I'm 48 and was educated entirely at convent schools, and it's very clear to me now that many of the nuns who taught me in the 70s and 80s had no particular vocation, they were 'encouraged' into the convent by their families as a respectable way of getting a plain one off their hands, or had few other choices, and of course there was also a hierarchy among orders, and inside orders, between the choir nuns who were from better-off backgrounds and brought dowries, and the lay nuns who didn't. And the orders running these homes weren't the 'prestigious' ones.

And the powerless can behave in very ugly ways when they're given power over those who are even lower on the totem pole than they are. I assume that is in part what lies behind some of the treatment by nuns of the women and children they had care of -- in some cases they were striking out to punish 'fallen' women expressing a sexuality they hadn't been able to express on their own account, as well as exercising a power they didn't have in any other context.

And don't underestimate the power of a kind of mass Stockholm syndrome for every survivor rightly indignantly talking about their mistreatment to the media, there is a dwindling band of the older generation who would not recognise the term 'survivor' and who will not hear a word against the nuns. I know several elderly former Magdalen laundry inhabitants who get terribly upset when any criticism at all is directed against the laundries one was very reluctant to leave when the former laundry finally closed in the 90s, because she'd only ever lived there, alongside the even older nuns who had once incarcerated her. She now lives in a tiny flat and is incredulous at being offered reparation money, which she tried to refuse, and goes to Mass daily. It would be beyond cruel to ask whether she's ever angry she had her life confiscated.

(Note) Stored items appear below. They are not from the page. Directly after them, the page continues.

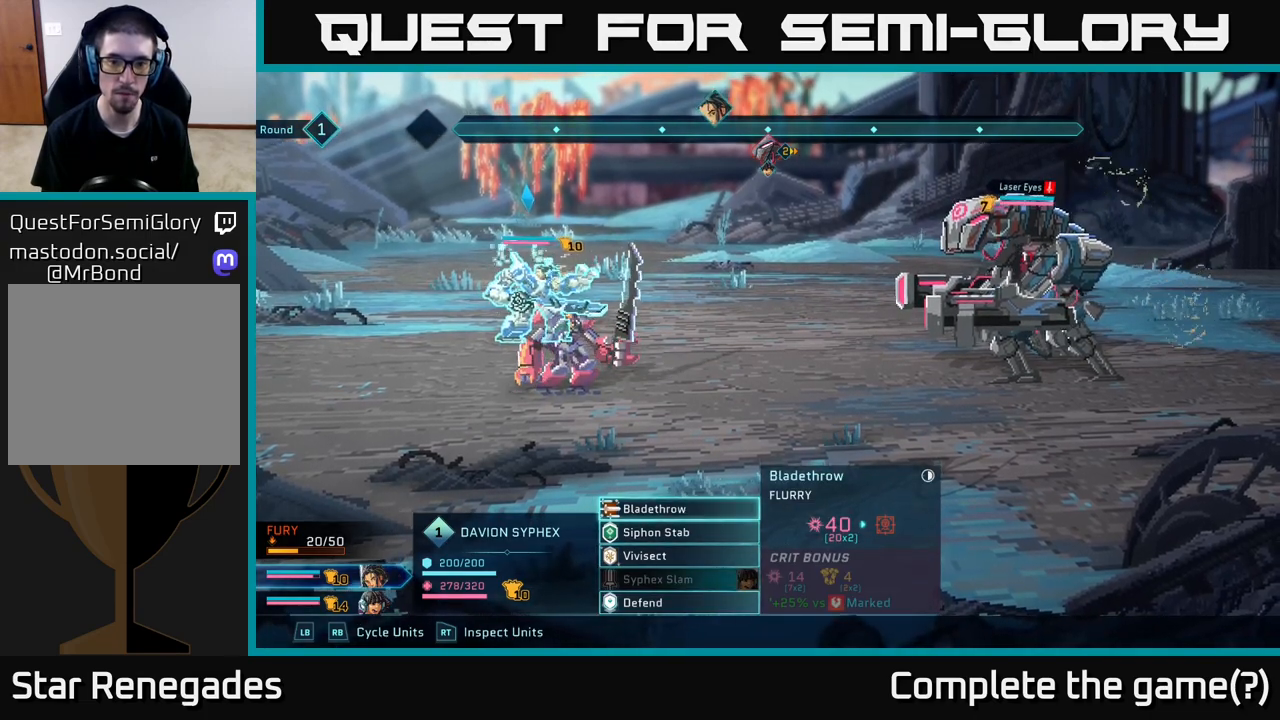
{"buttons": [], "left_stick": "center", "right_stick": "center", "events": []}
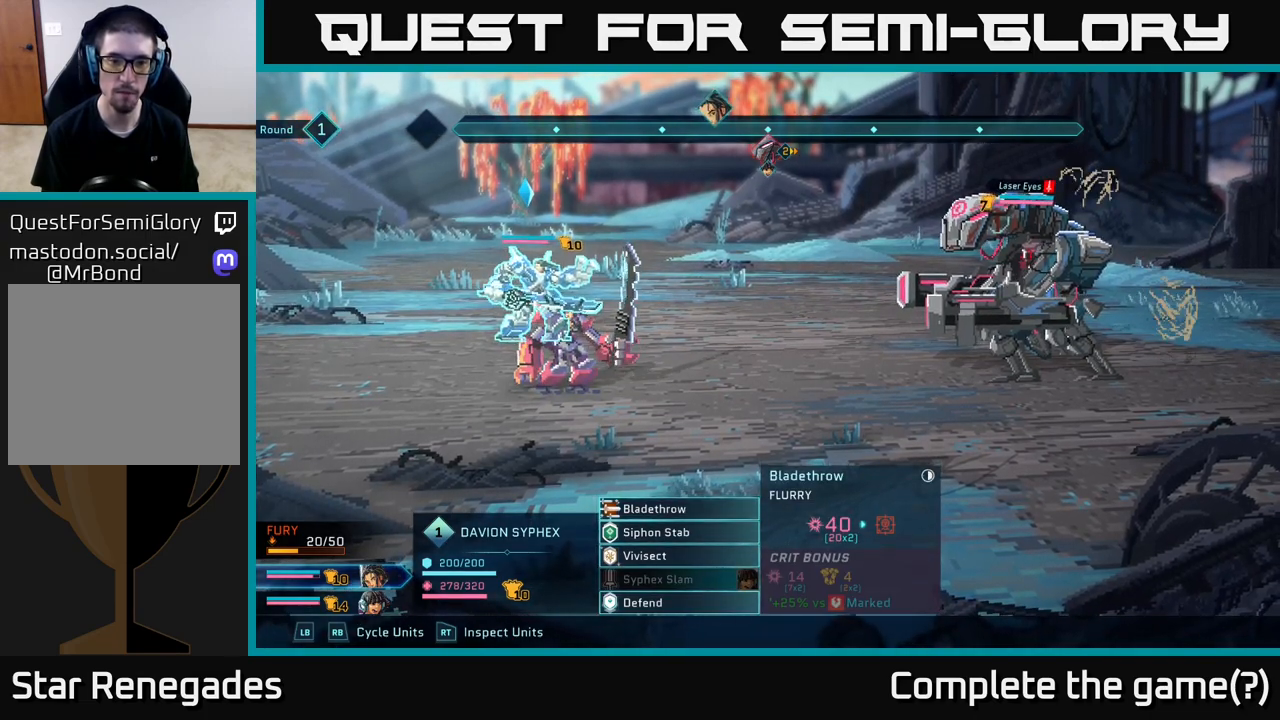
{"buttons": [], "left_stick": "center", "right_stick": "center", "events": []}
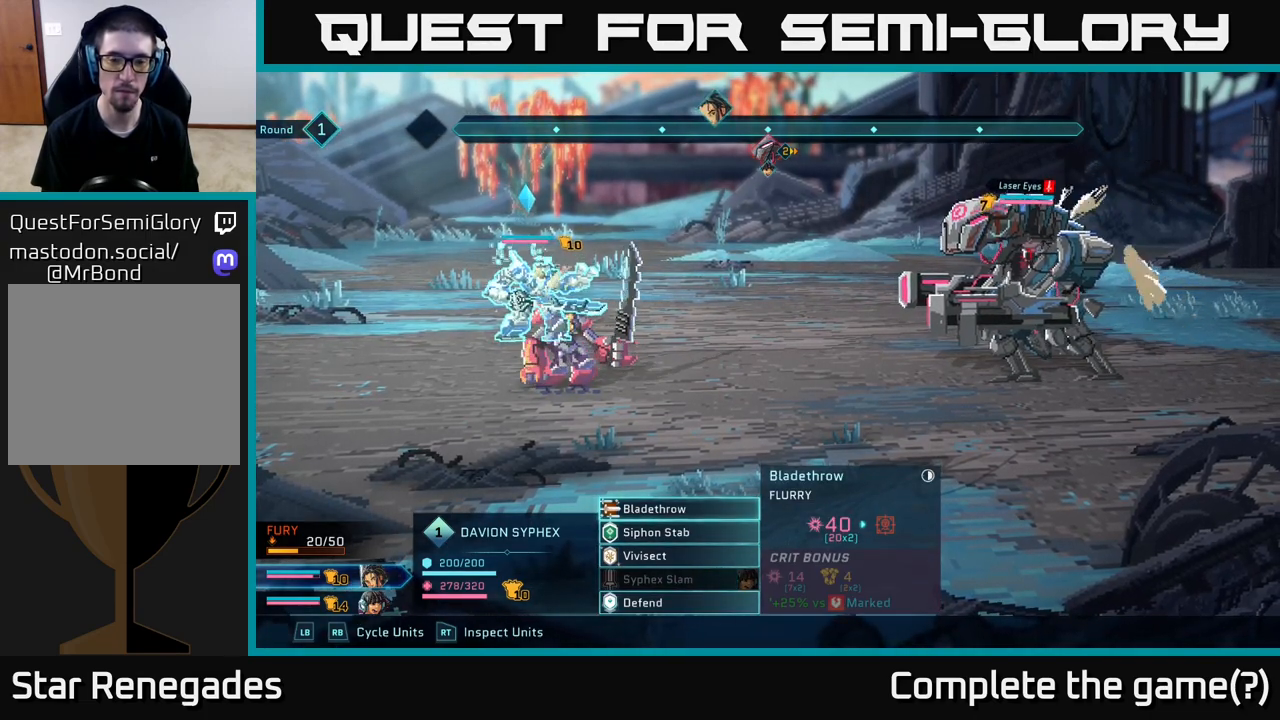
{"buttons": [], "left_stick": "center", "right_stick": "center", "events": [[167, "left_stick", "down"], [383, "left_stick", "center"]]}
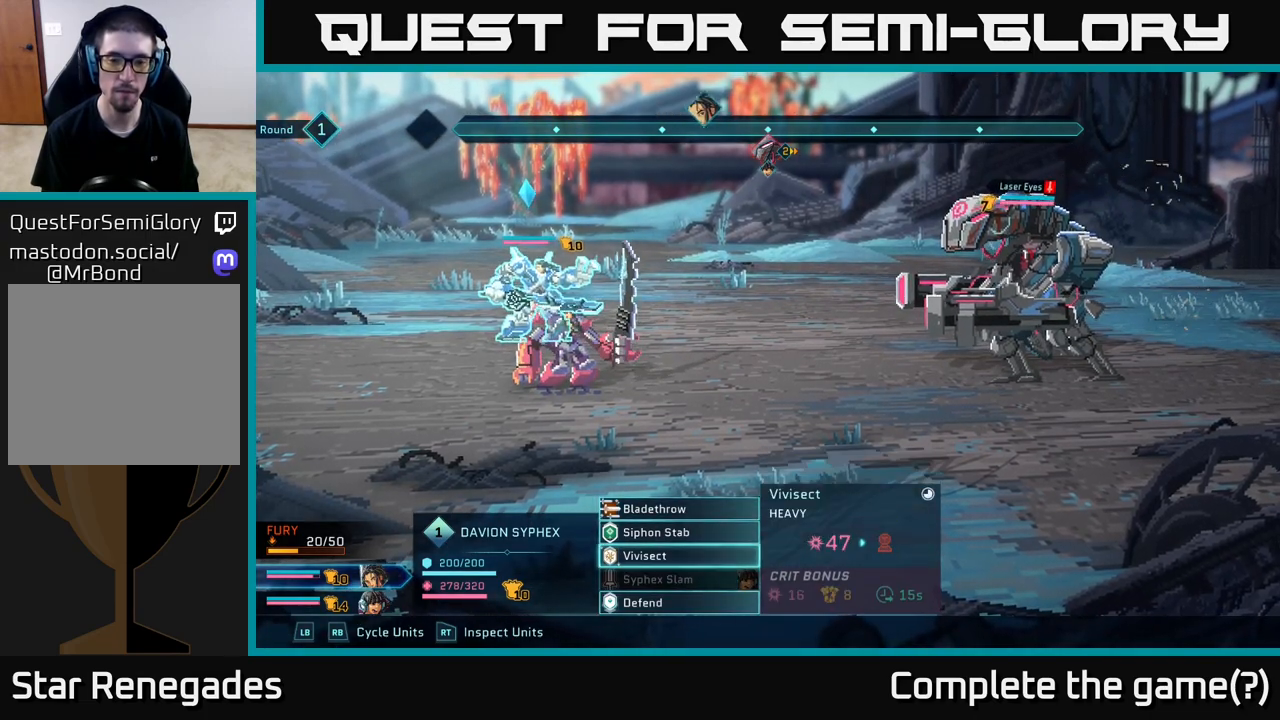
{"buttons": [], "left_stick": "center", "right_stick": "center", "events": [[17, "left_stick", "down"], [183, "left_stick", "center"]]}
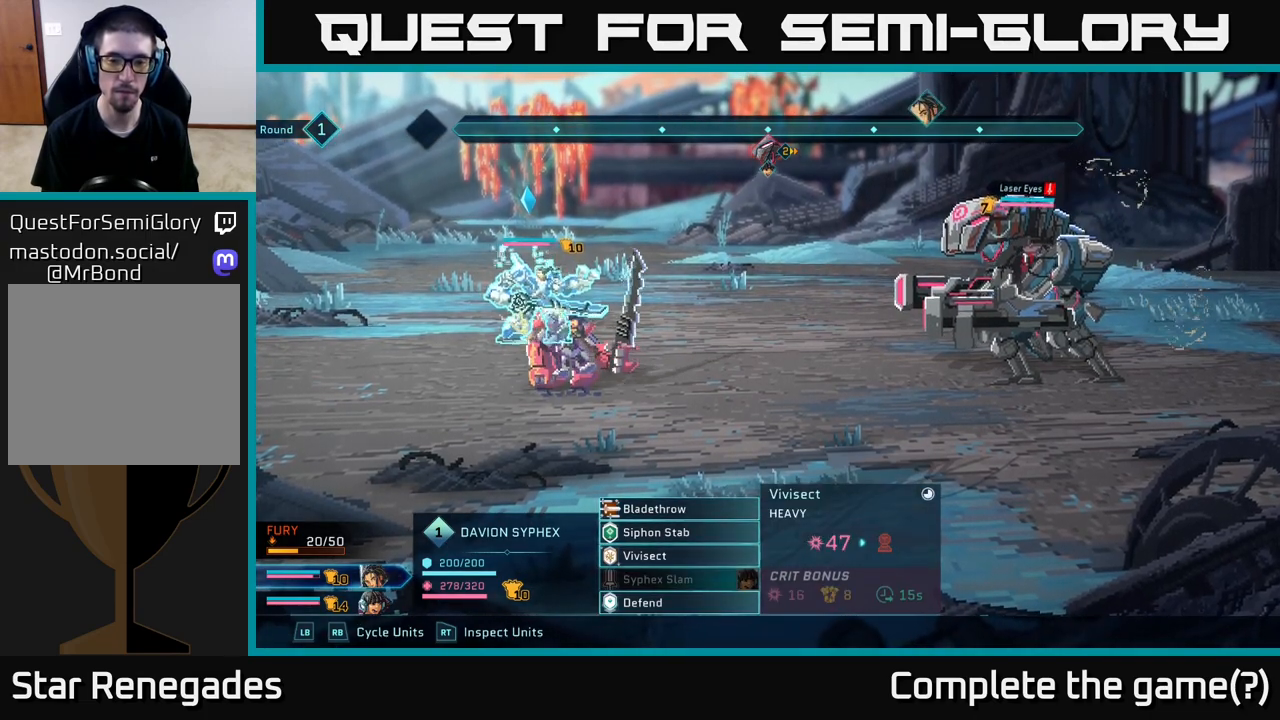
{"buttons": [], "left_stick": "up", "right_stick": "center", "events": [[250, "left_stick", "up"], [383, "left_stick", "center"], [467, "left_stick", "up"]]}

I completely agree with everything you say here @MilkMoon and I also think the point stands for not just the nuns, but for large swathes of Irish society in the first half of the 20th century. With almost no opportunities apart from emigration, very low marriage rates, and very late average marriage ages, I believe Ireland was full of deeply thwarted people who were ready and willing to vent their anger and bitterness at their own limited lives on 'legitimate' targets like unmarried mothers and 'bastard' children.
torquewench · 15/01/2021 21:43

From what limited knowledge I have, Christian Brothers werent exactly known for being christian in their attitude towards their pupils either?

Deadringer · 15/01/2021 22:04

I agree with a pp that it wasn't just the church and the state that were responsible for this, people handed their daughters over to these hell holes rather than living with the so called shame. I can't get my head around this still going on in the 90s though. I had my first baby in 1990 and although i was married, lots of single women i knew had babies and no one batted an eyelid. There was a certain amount of sneering about unmarried mums claiming benefits, but it wasn't a moral or religious thing at all. I lived in Dublin, so can only assume that it happened in more rural areas. Shocking and very, very, sad.

GingerAndTheBiscuits · 15/01/2021 22:12

@torquewench

From what limited knowledge I have, Christian Brothers werent exactly known for being christian in their attitude towards their pupils either?